■ **TASK MATERIAL**
######

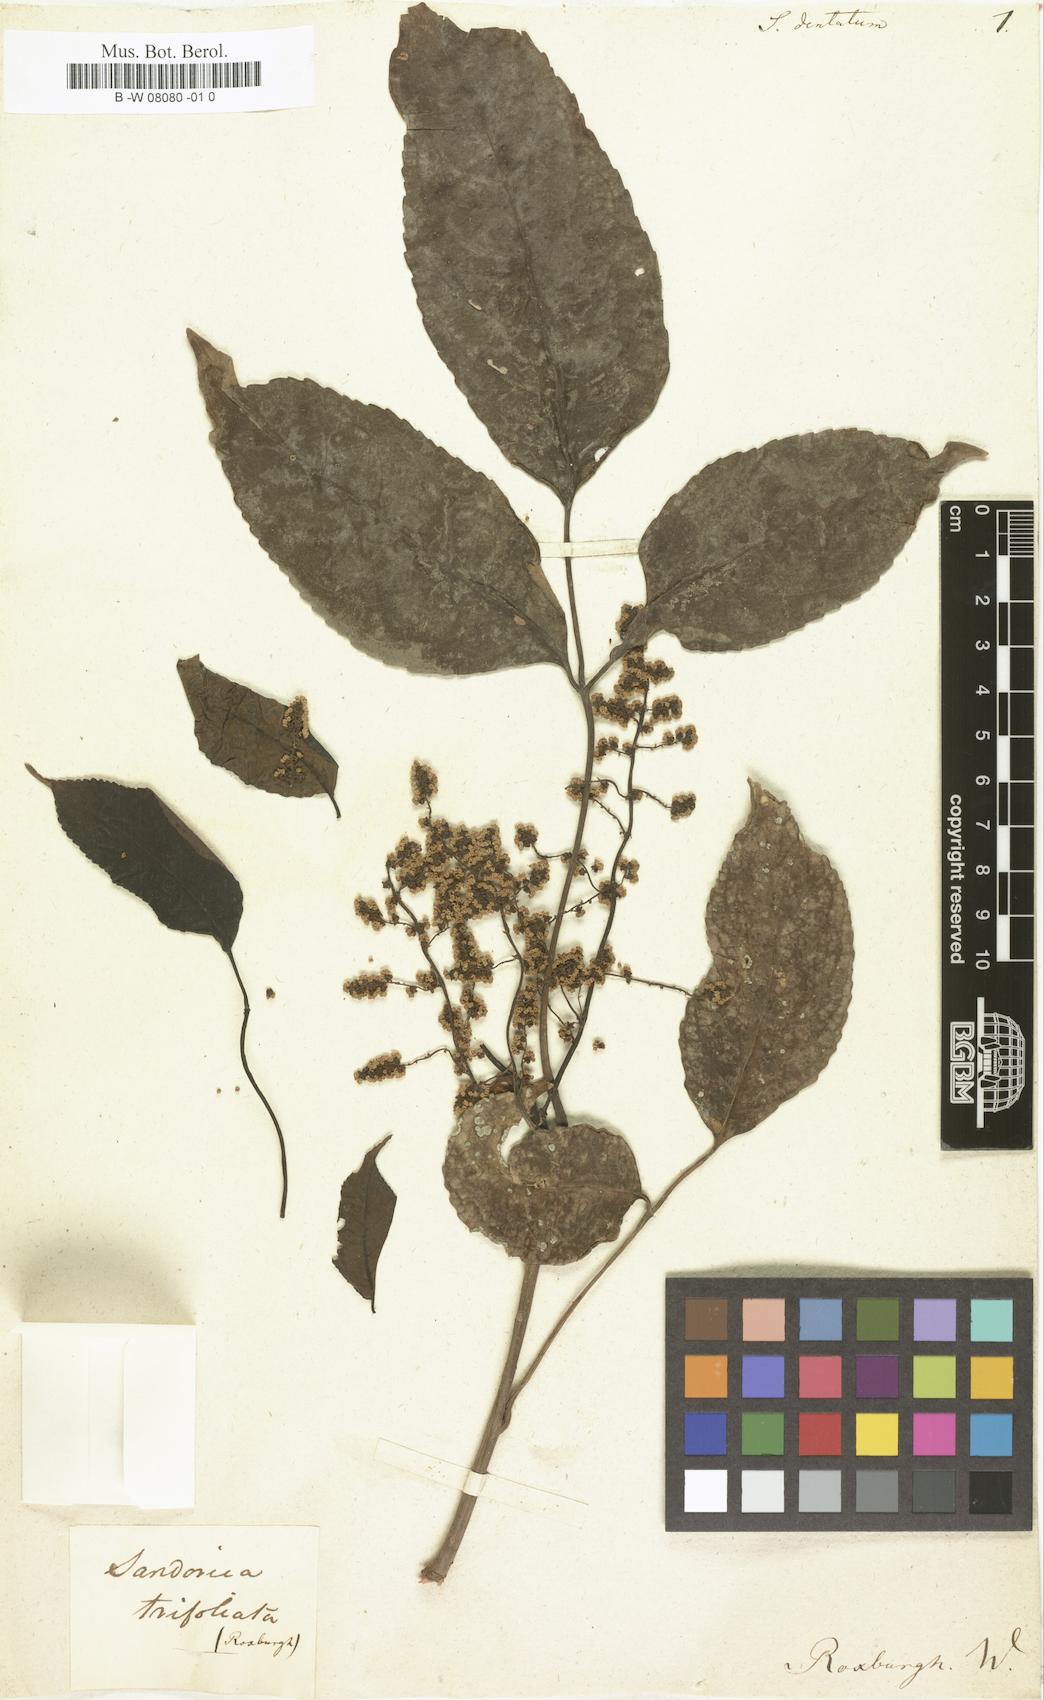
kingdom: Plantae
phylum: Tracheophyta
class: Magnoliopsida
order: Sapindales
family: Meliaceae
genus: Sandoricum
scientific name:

######

■ **OBJECTIVE**
Reproduce the listing above word for word, omitting the pictures.

■ **PROBLEM SOLUTION**
kingdom: Plantae
phylum: Tracheophyta
class: Magnoliopsida
order: Sapindales
family: Meliaceae
genus: Sandoricum
scientific name:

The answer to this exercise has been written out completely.